The Mudcat Café TM
Thread #45160   Message #889019
Posted By: Jim Dixon
12-Feb-03 - 07:54 PM
Thread Name: BS: Humor Us, Chapter III
Subject: RE: BS: Humor Us, Chapter III
A sweet little old lady is stopped for speeding.
Sweet Little Old Lady: "Is there a problem, officer?"
Cop: "Ma'am, you were speeding."
Sweet Little Old Lady: "Oh! I see."
Cop: "May I see your driver's license, please?"
Sweet Little Old Lady: "I'd give it to you, but I don't have one."
Cop: "Don't have one?"
Sweet Little Old Lady: "Lost it four times for drunk driving."
Cop: "I see. May I see your vehicle registration papers, please?"
Sweet Little Old Lady: "I can't do that."
Cop: "Why not?"
Sweet Little Old Lady: "I stole this car."
Cop: "Stole it?"
Sweet Little Old Lady: "Yes, and I killed and hacked up the owner."
Cop: "You what?"
Sweet Little Old Lady: "His body parts are in plastic bags in the trunk, if you want to see."
The cop looks at the sweet little old lady and slowly backs away to his car and calls for backup. Within minutes, five police cars circle the car. A senior officer slowly approaches the car, clasping his half-drawn gun.
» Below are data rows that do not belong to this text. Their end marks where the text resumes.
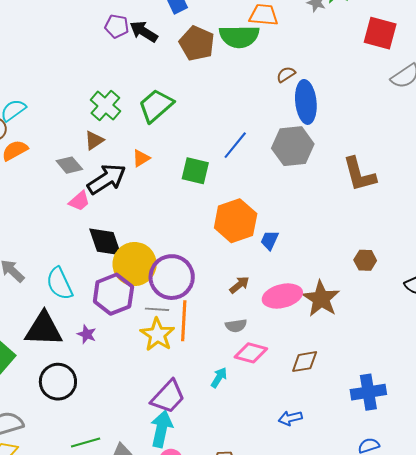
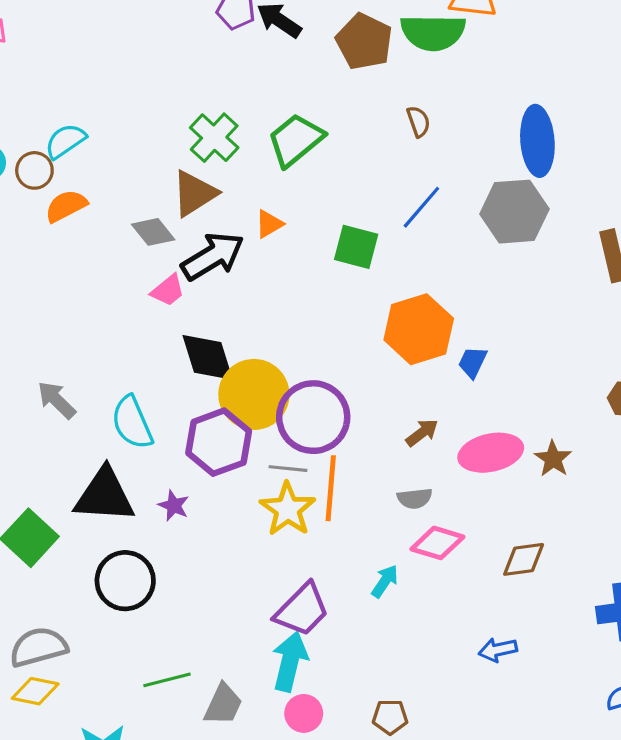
brown semicircle: (286, 74) -> (418, 122), moved, turned 102
brown triangle: (94, 140) -> (194, 193), size x1.5
brown star: (321, 299) -> (553, 459), size x0.6

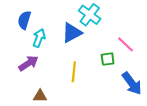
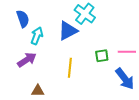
blue semicircle: (24, 20) -> (23, 19), turned 144
pink line: (126, 44) -> (127, 52), moved, turned -42

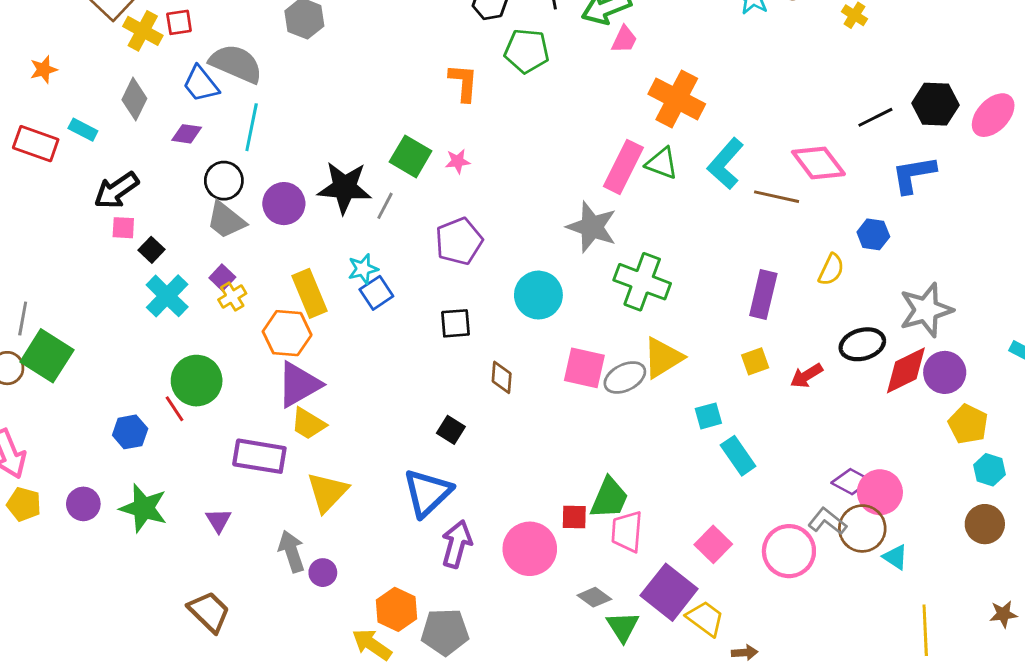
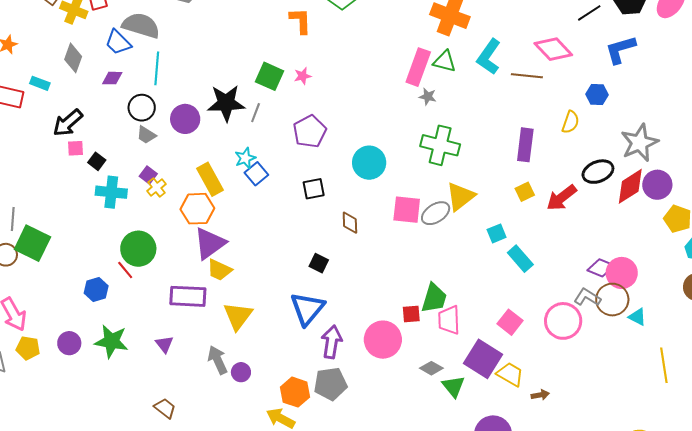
gray trapezoid: (226, 220) -> (146, 135), size x0.7
gray star: (592, 227) -> (428, 97), moved, size x0.5
cyan cross: (167, 296) -> (111, 192), turned -32
red arrow: (806, 376) -> (562, 198), size x1.4
brown trapezoid: (209, 612) -> (165, 408), size x0.7
gray pentagon: (445, 632) -> (330, 384), moved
Cop 2: "Ma'am, could you step out of your vehicle, please?"
The sweet little old lady steps out of her vehicle.
Sweet Little Old Lady: "Is there a problem, sir?"
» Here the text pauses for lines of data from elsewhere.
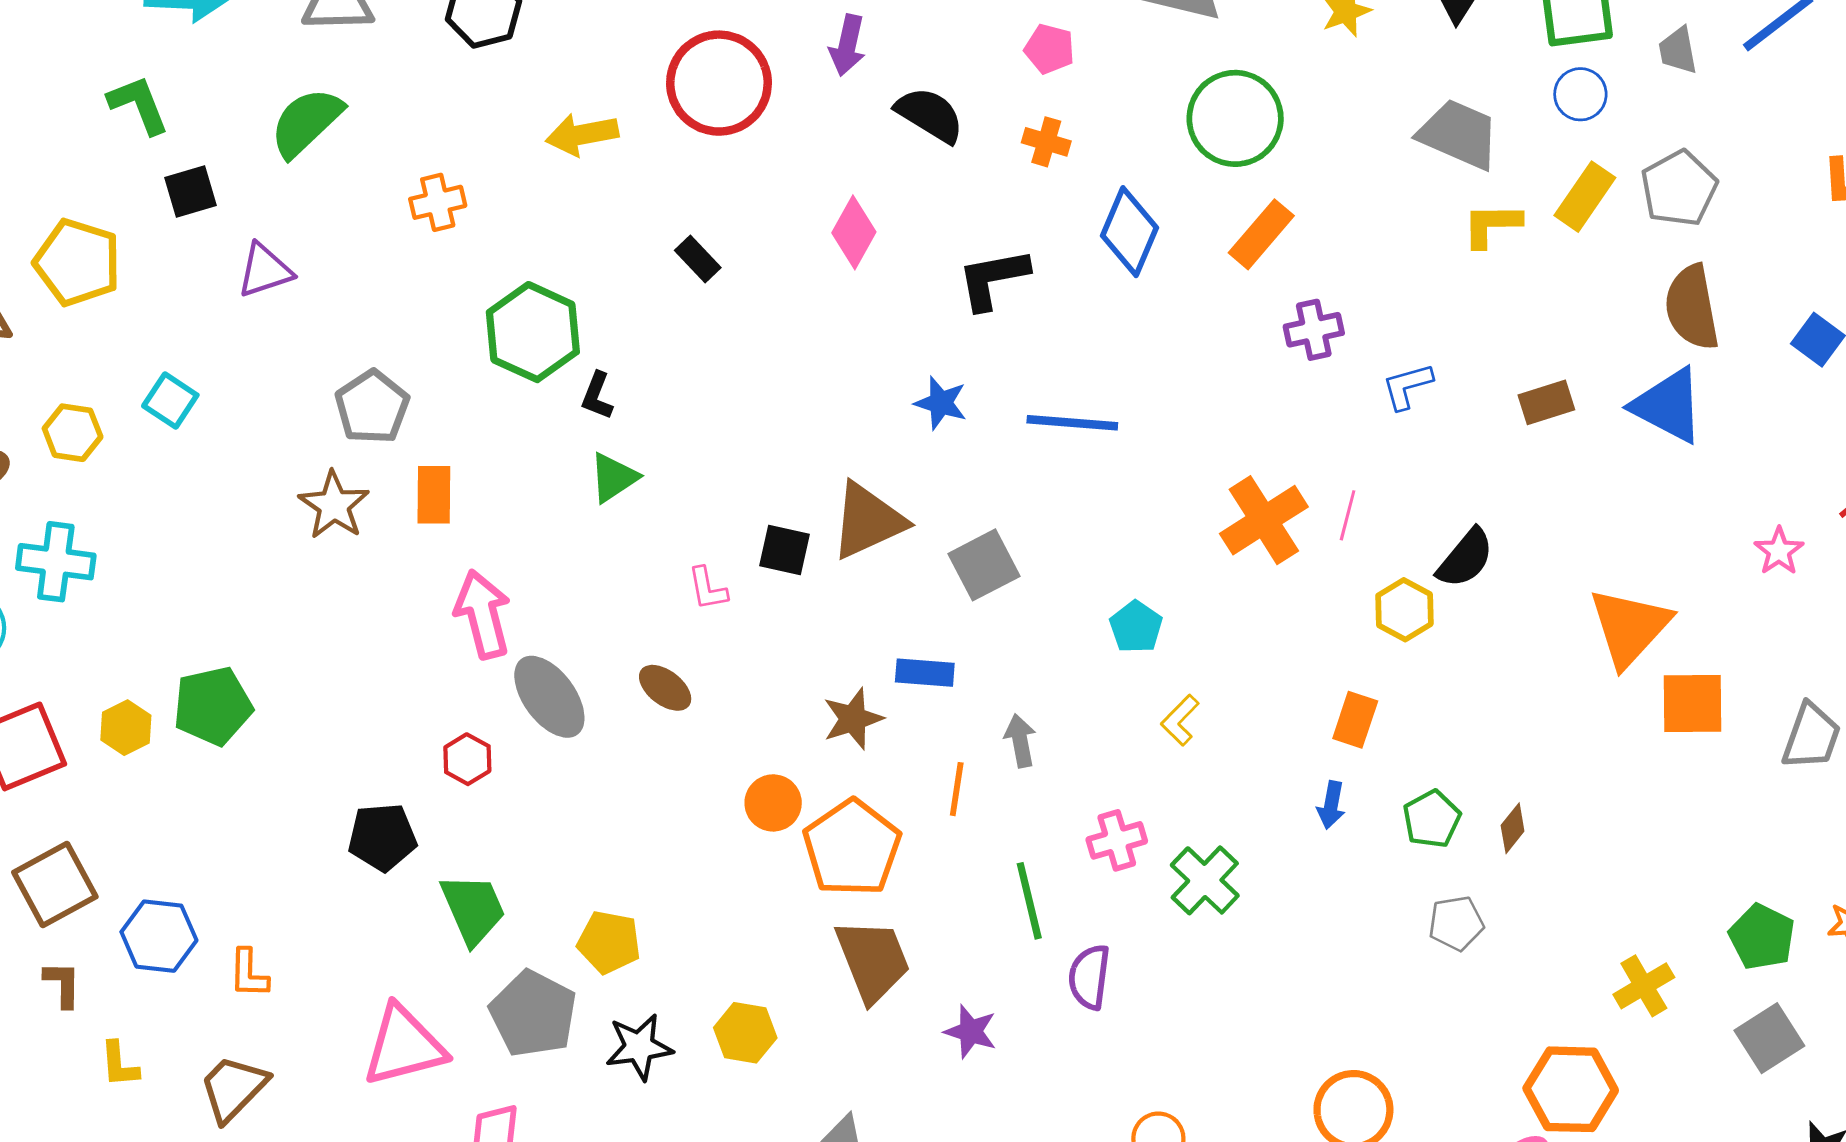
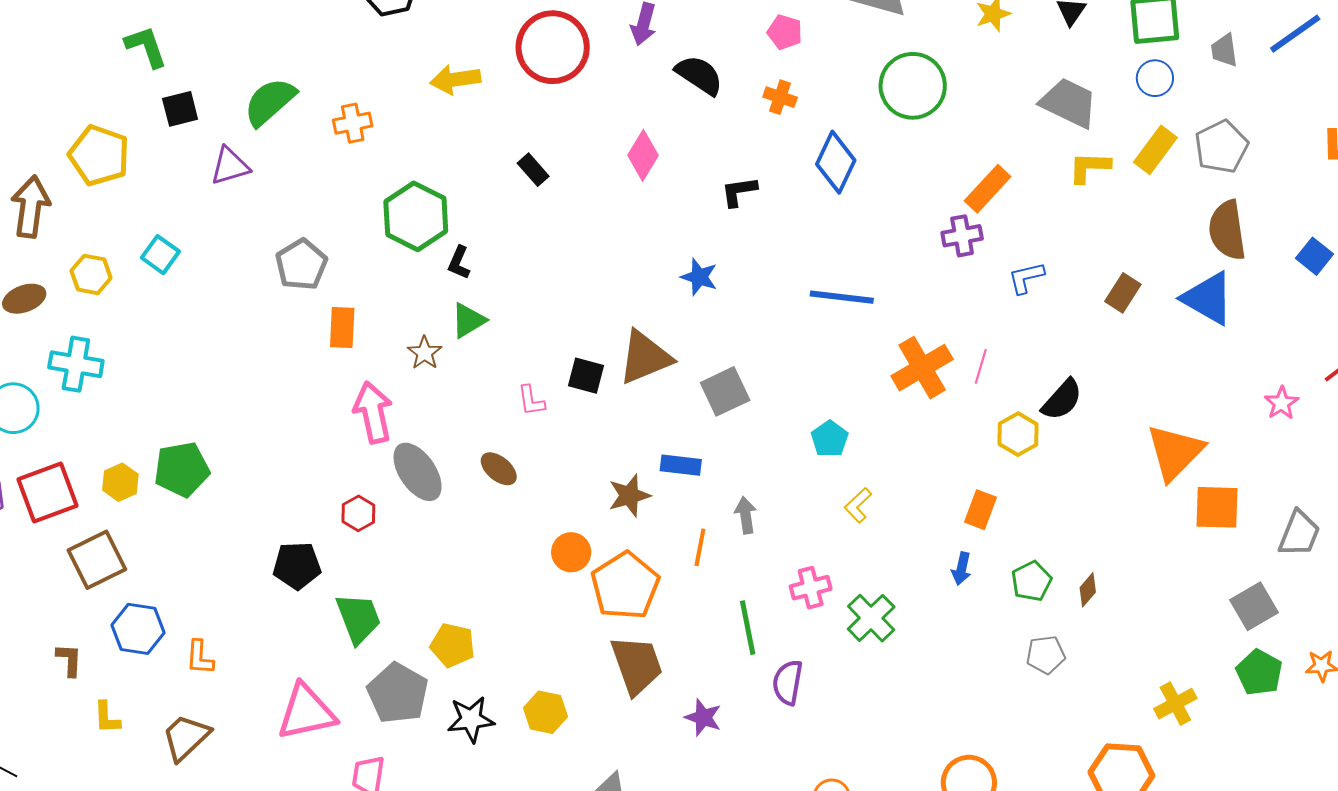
green semicircle: (306, 122) -> (270, 102), moved
orange rectangle: (1261, 234) -> (988, 189), moved
black L-shape: (993, 279) -> (739, 191), size x0.7
brown rectangle: (1546, 402) -> (1123, 293), turned -42
blue line: (1072, 423) -> (842, 297), moved
brown star: (334, 505) -> (425, 353), moved, size x0.7
brown square: (55, 884) -> (97, 560), moved
gray square: (1769, 1038) -> (1254, 606), moved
Cop 2: "One of my officers told me that you have stolen this car and murdered the owner."
Sweet Little Old Lady: "Murdered the owner?"
Cop 2: "Yes. Could you open the trunk of your car, please?"
The sweet little old lady opens the trunk, revealing nothing but an empty trunk.
Cop 2: "Is this your car, ma'am?"
Sweet Little Old Lady: "Yes, here are the registration papers."
Cop 2: "One of my officers says that you do not have a driver's license."
The sweet little old lady digs into her handbag, pulls out a clutch purse, and hands it to the officer. The officer snaps open the clutch purse and examines the driver's license. He looks puzzled.
Cop 2: "Thank you, ma'am, one of my officers told me you didn't have a license, that you stole this car, and that you murdered and hacked up the owner."
Sweet Little Old Lady: "Bet you the lying S.O.B. told you I was speeding, too!"